John D. Niles
Professor Emeritus of Humanities
University of Wisconsin –Madison
Professor Emeritus of English
University of California – Berkeley
1460 Riverside Ave.
Boulder CO 80304
Welcome to my personal home page. This site is meant to be of use to anyone interested in my background, interests, and career.
REGULAR FEATURES OF THIS SITE:
Curriculum Vitae offers an outline of my academic career, my teaching experience and specialties, my higher degrees, some awards I have received, and my professional affiliations.
Publications lists in six categories my books, editions, essays, and works in progress.
CURRENT NEWS (updated March 2018):
Since retiring from teaching at the University of Wisconsin - Madison in 2011 I have been remained active in research.

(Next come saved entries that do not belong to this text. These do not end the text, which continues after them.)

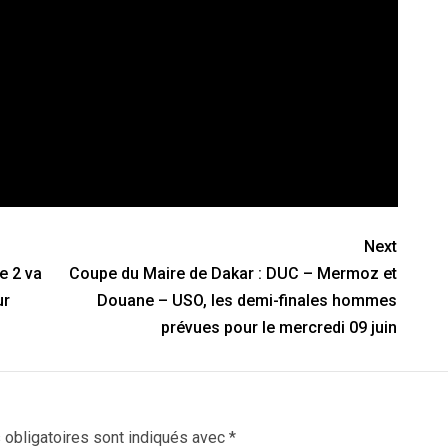
Next
e 2 va
Coupe du Maire de Dakar : DUC – Mermoz et
ur
Douane – USO, les demi-finales hommes
prévues pour le mercredi 09 juin
obligatoires sont indiqués avec
*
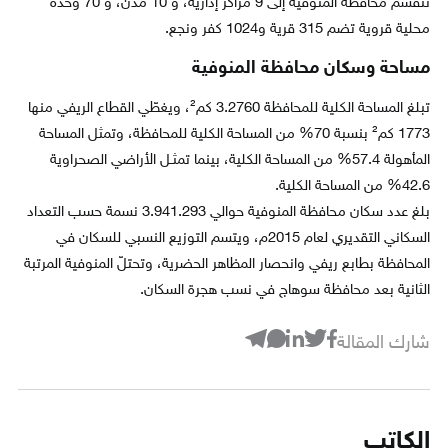
تنقسم محافظة المنوفية إلى 9 مراكز إدارية، و 10 مدن، و 70 وحدة
محلية قروية تضم 315 قرية و1024 كفر ونجع.
مساحة وسكان محافظة المنوفية
تبلغ المساحة الكلية للمحافظة 3.2760 كم²، ويغطّي القطاع الريفي منها
1773 كم² بنسبة 70% من المساحة الكلية للمحافظة، وتمثل المساحة
المأهولة 57.4% من المساحة الكلية، بينما تمثـل الأراضي الصحراوية
42.6% من المساحة الكلية.
بلغ عدد سكان محافظة المنوفية حوالي 3.941.293 نسمة حسب التعداد
السكاني التقديري لعام 2015م، ويتسم التوزيع النسبي للسكان في
المحافظة بطابع ريفي وانحصار المظاهر الحضرية، وتحتلّ المنوفية المرتبة
الثانية بعد محافظة سوهاج في نسب هجرة السكان.
شارك المقالة
الكاتب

Four books that I have authored or co-edited have appeared in print from 2011 to 2017, and two additional books are forthcoming.
The Idea of Anglo-Saxon England 1066-1901: Remembering, Forgetting, Deciphering, and Renewing the Past (Wiley-Blackwell, 2015) offers a comprehensive account of the history of Old English literary studies, and the idea of Anglo-Saxon England more generally, from the Middle Ages to the twentieth century. (See Publications for details about this publication and my others.)

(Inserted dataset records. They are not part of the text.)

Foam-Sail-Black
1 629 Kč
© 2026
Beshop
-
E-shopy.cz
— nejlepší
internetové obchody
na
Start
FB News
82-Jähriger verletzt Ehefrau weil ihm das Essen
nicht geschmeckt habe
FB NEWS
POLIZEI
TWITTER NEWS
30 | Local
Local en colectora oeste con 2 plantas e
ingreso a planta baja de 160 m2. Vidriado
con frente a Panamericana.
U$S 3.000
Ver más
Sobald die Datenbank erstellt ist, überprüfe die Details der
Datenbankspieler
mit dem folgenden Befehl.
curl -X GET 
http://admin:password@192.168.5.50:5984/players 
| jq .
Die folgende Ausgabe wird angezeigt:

Old English Literature: A Guide to Criticism with Selected Readings (Wiley-Blackwell, 2016) analyzes changing trends in the critical reception of the literature of the Anglo-Saxons during the twentieth and twenty-first centuries.

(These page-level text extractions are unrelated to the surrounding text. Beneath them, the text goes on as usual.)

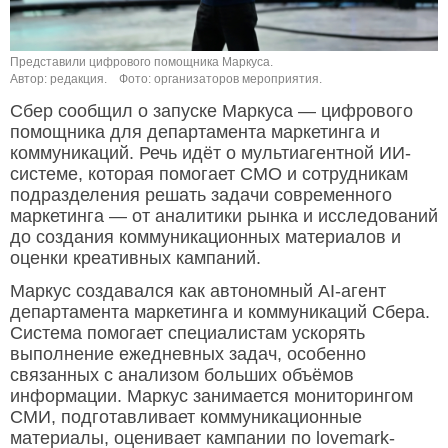
Представили цифрового помощника Маркуса.
Автор: редакция.
Фото: организаторов мероприятия.
Сбер сообщил о запуске Маркуса — цифрового
помощника для департамента маркетинга и
коммуникаций. Речь идёт о мультиагентной ИИ-
системе, которая помогает СМО и сотрудникам
подразделения решать задачи современного
маркетинга — от аналитики рынка и исследований
до создания коммуникационных материалов и
оценки креативных кампаний.
Маркус создавался как автономный AI-агент
департамента маркетинга и коммуникаций Сбера.
Система помогает специалистам ускорять
выполнение ежедневных задач, особенно
связанных с анализом больших объёмов
информации. Маркус занимается мониторингом
СМИ, подготавливает коммуникационные
материалы, оценивает кампании по lovemark-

Anglo-Saxon England and the Visual Imagination (Arizona Center for Medieval and Renaissance Studies, 2016), co-edited by Stacy Klein, Jonathan Wilcox, and myself, grew out of a conference of the International Society of Anglo-Saxonists that I hosted at Madison in 2011 while serving as president of that organization. The volume consists of new research by a number of distinguished art historians, archaeologists, and literary scholars.
The Genesis of Books: Studies in the Scribal Culture of Medieval England in Honor of A.N. Doane (Brepols, 2012), co-edited with Matthew Hussey, honors a distinguished former member of the UW-Madison Department of English and his contributions to Medieval Studies. The volume consists of new research by a number of leading experts in the early manuscript culture of England.
One forthcoming book, due to be published in approximately October 2018 by the University of Exeter Press, is titled God's Exiles and English Verse: On the Exeter Anthology of Old English Poetry. It is the first book-length critical study to take into account the whole of the Exeter Book, the most important anthology of Old English poetry to have come down to us: its principles of design, its relationship of parts, its leading themes, its points of formal and stylistic interest, its probable makers and readers, and its possible uses in its time.
The other forthcoming book is volume 1 of a projected two-volume edition and translation of the complete corpus of Anglo-Saxon medical texts. To be titled The Old English Herbarium, Lacnunga, and Cures from Other Sources, this volume is being produced in partnership with the Italian scholar Maria D'Aronco, an expert in the Herbarium and related literature, for publication by Harvard University Press c. 2019 in its very attractive new series Dumbarton Oaks Medieval Library.
In addition to these books, I have recently edited two special journal issues on topics of interest to folklorists and specialists in oral literature. The first of these, From Word to Print and Beyond, published as volume 72, issue 3 (2014) of Western Folklore, presents new research on the theory and practice of textualizing works of oral literature. The other one, Living Epics of China and Inner Asia, published as volume 129, no. 513 (2016) of Journal of American Folklore, features new research on the epic poems Gesar and Manas written by experts from China, Europe, and North America.
Other research projects include a projected book, now still in its early stages, on the impact of the Huns and other peoples of the steppe on the formation of early "Germanic" identity, with a particular focus on the making of Anglo-Saxon England.
I also have a long-standing interest in Scottish traditions. One focus of my research is the adjoining islands of Mull and Iona in the Inner Hebrides, seen as a region that encapsulates a number of cultural transformations over time. Another focal point is a single gifted storyteller and singer whom I recorded at length in the 1980s, Duncan Williamson of Loch Fyne and Fife (1928-2007).